Mümtaz babamla Yalın Bey ve Pervin Hanım sık sık çalışma odasında bir araya geliyorlar. Hemen hemen her gün ya bir avukat ya başka bir eleman bizde. Pervin Hanım’ın bir ayağı adeta karşıda. Bazen birkaç gün gelmediği oluyor. Evin restorasyonu yakında başlayacakmış. Velhasıl Hocam, Salih’in o günkü temennileri sanırım gerçekleşecek.
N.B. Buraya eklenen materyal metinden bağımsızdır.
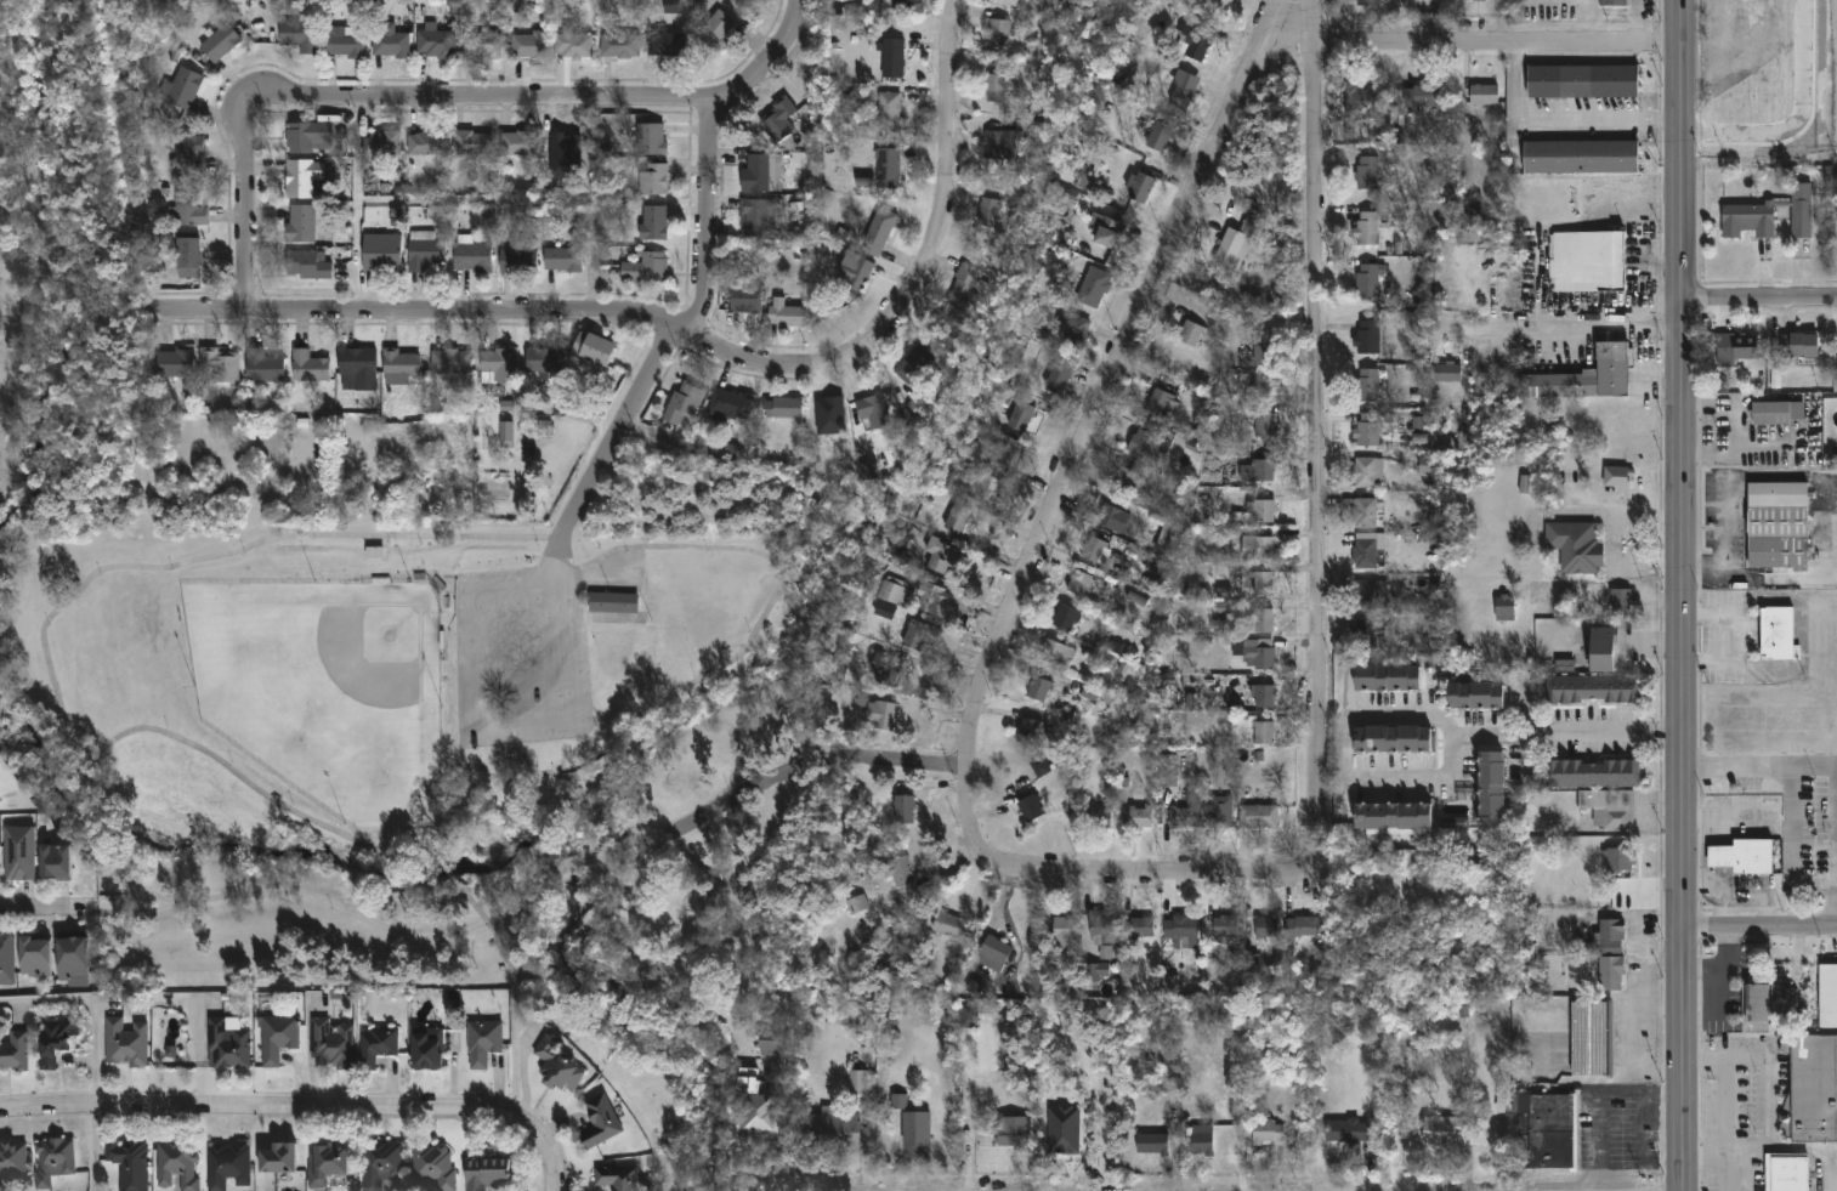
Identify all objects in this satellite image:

Bu koşuşturma Pervin Hanım’a yaradı. Bayağı kendine geldi. Geçen gün benimle dertleşirken sizden söz etti. Ayrılmadan önce muhakkak size gelecekmiş. Güzel değil mi Hocam? Boğaz’da bir kapımız olacak. Avrupa ve Asya arasında gidiş gelişler başlayacak. Ne vakittir bizimkiler kendi köşelerine çekildiler. Onları köşelerinden çekmemiz lazım.

Nur bu konuda haklı. Son zamanlarda ben de köşeme çekildim. 

Bir haftadan fazladır hepimiz yorgan döşek yatıyoruz. Soğuk mu aldık; yoksa birinden mikrop mu geçti, bilmiyorum. Uzun zamandır Nur’dan da haber yok. Muhakkak onlarda da bir sıkıntı var. Evden çıkmam mümkün değil. Telefon etsem sesimden hastalığım anlaşılacak. Bu da Nur’un veya Salih’in gelmesi demek. Böyle olmasını da istemiyorum. En iyisi her şeyi oluruna bırakmak. 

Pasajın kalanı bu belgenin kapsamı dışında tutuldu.